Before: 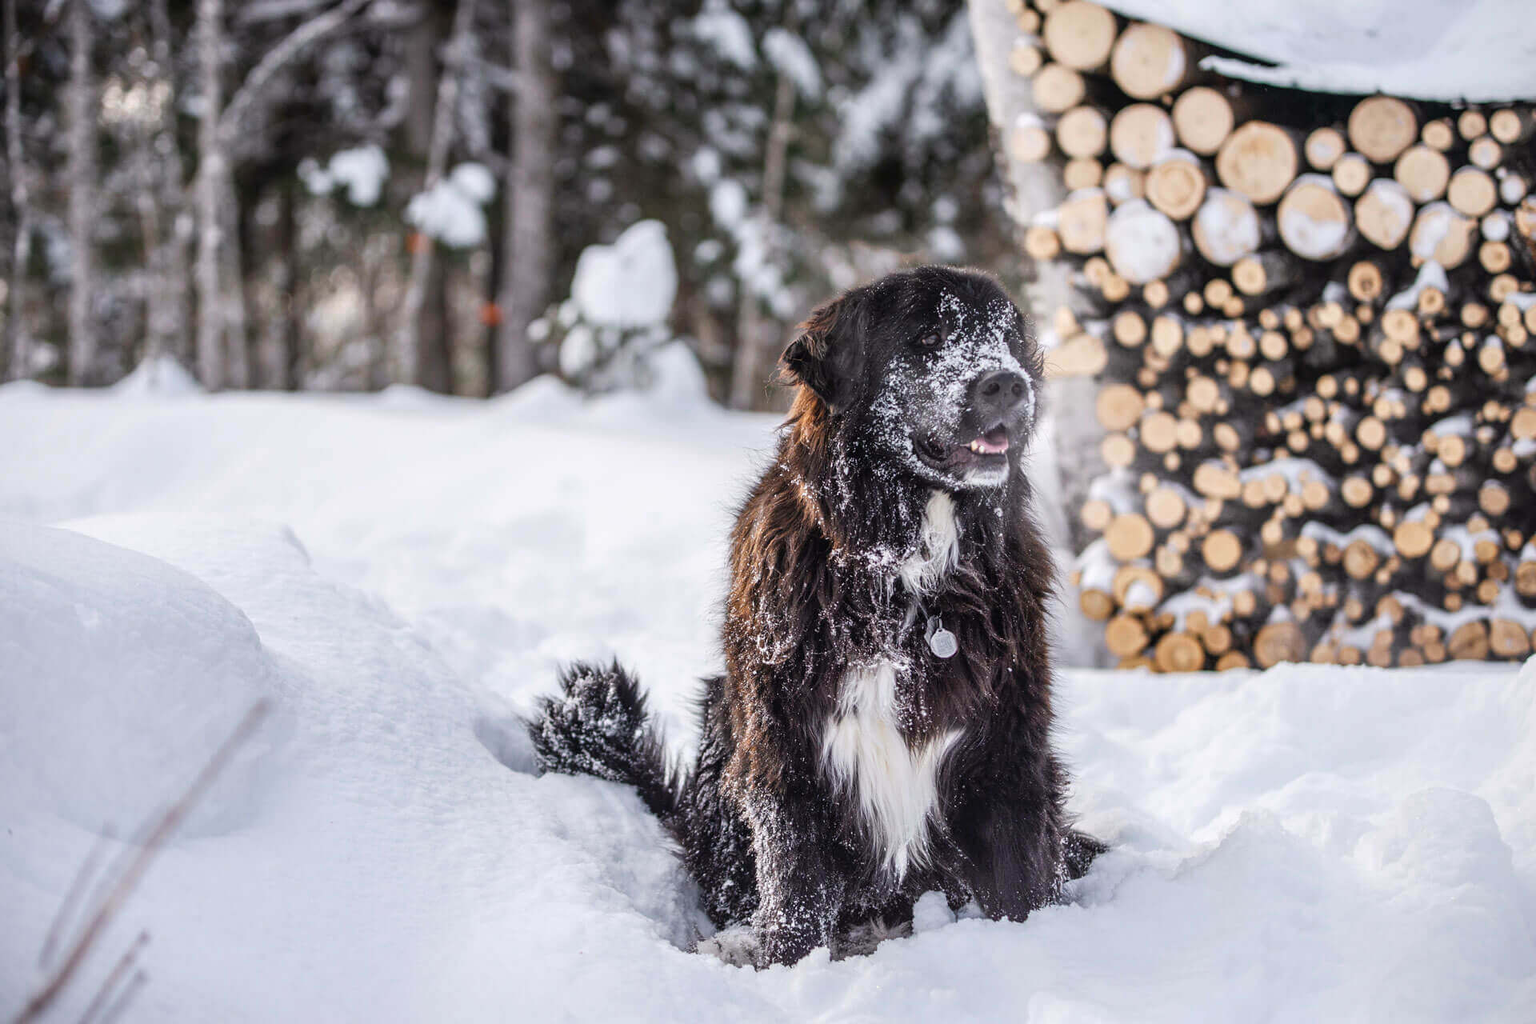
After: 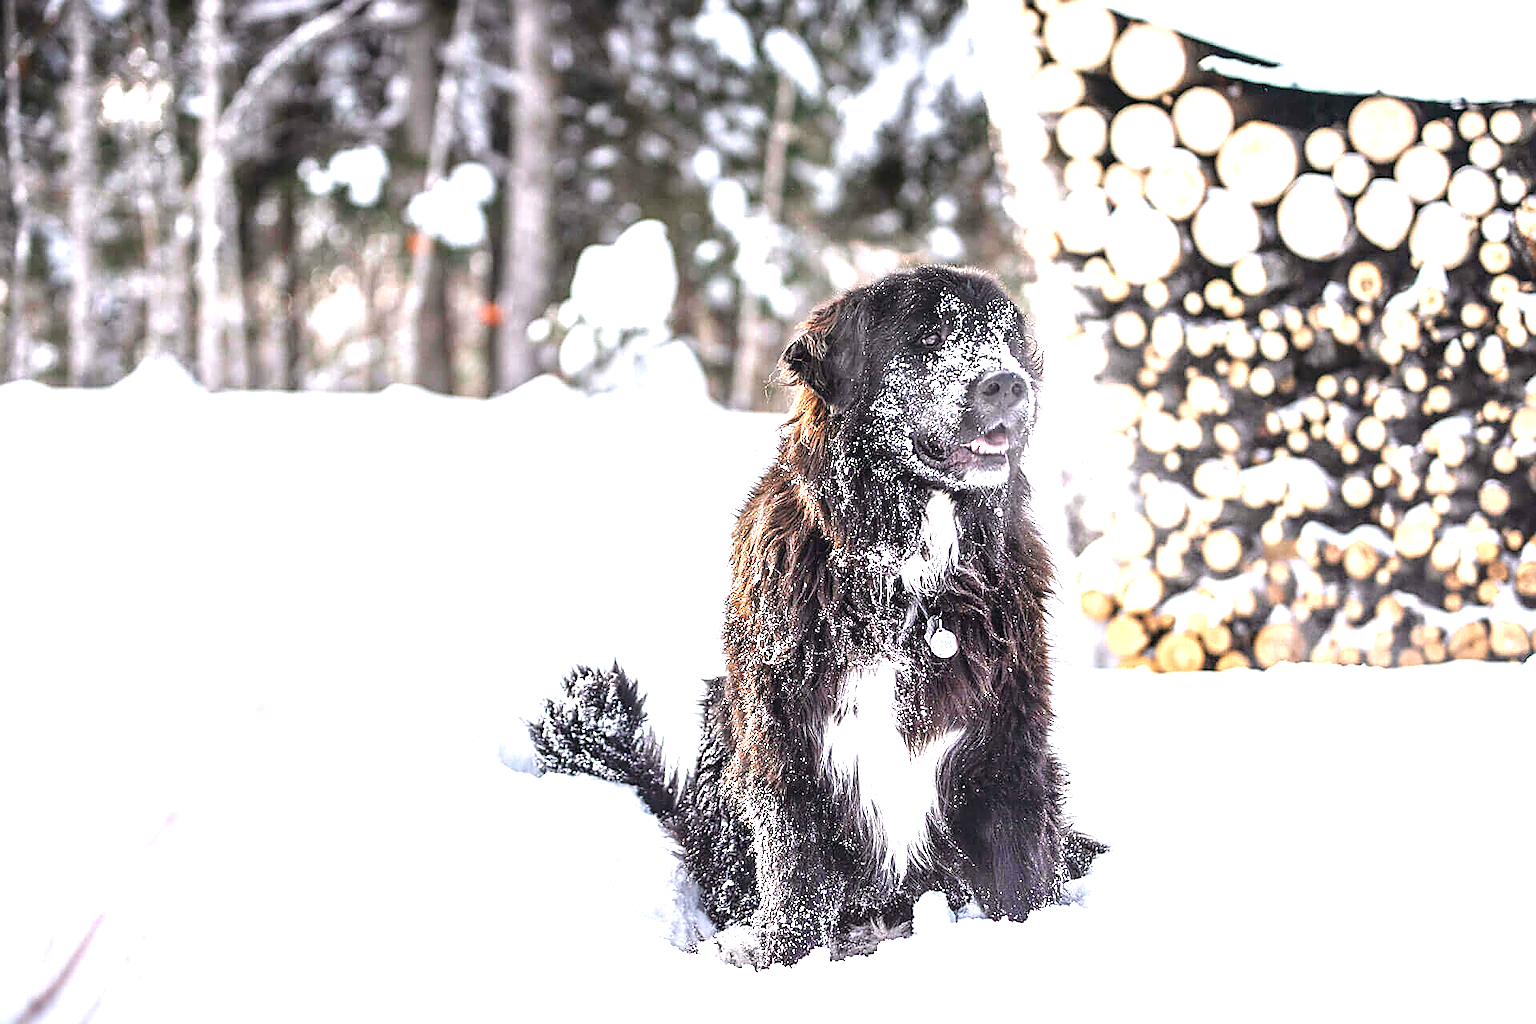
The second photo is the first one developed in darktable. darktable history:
exposure: black level correction 0, exposure 1.535 EV, compensate exposure bias true, compensate highlight preservation false
sharpen: radius 1.376, amount 1.259, threshold 0.68
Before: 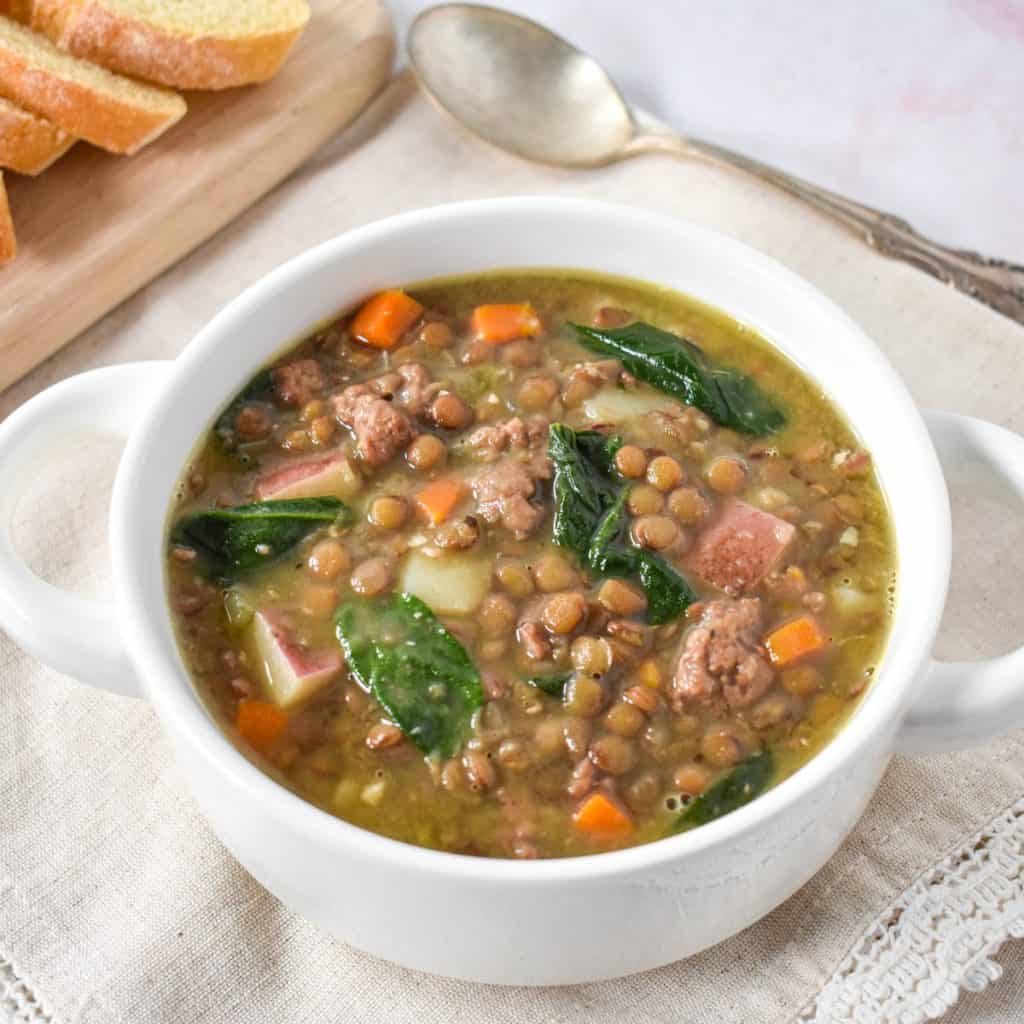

────────────────────────────────────────

GIVEN PROBLEM ->
Lay out every line of the rows above as a Markdown table with the columns No and Line, numbering each line and skipping blank ones. Leave the pictures out.

RESULT OF THIS EXERCISE ->
| No | Line |
|---|---|
| 1 | Before:  |
| 2 | After:  |
| 3 | The second photo is the first one developed in darktable. darktable history: |
| 4 | exposure: black level correction 0, exposure 1.535 EV, compensate exposure bias true, compensate highlight preservation false |
| 5 | sharpen: radius 1.376, amount 1.259, threshold 0.68 |
| 6 | Before:  |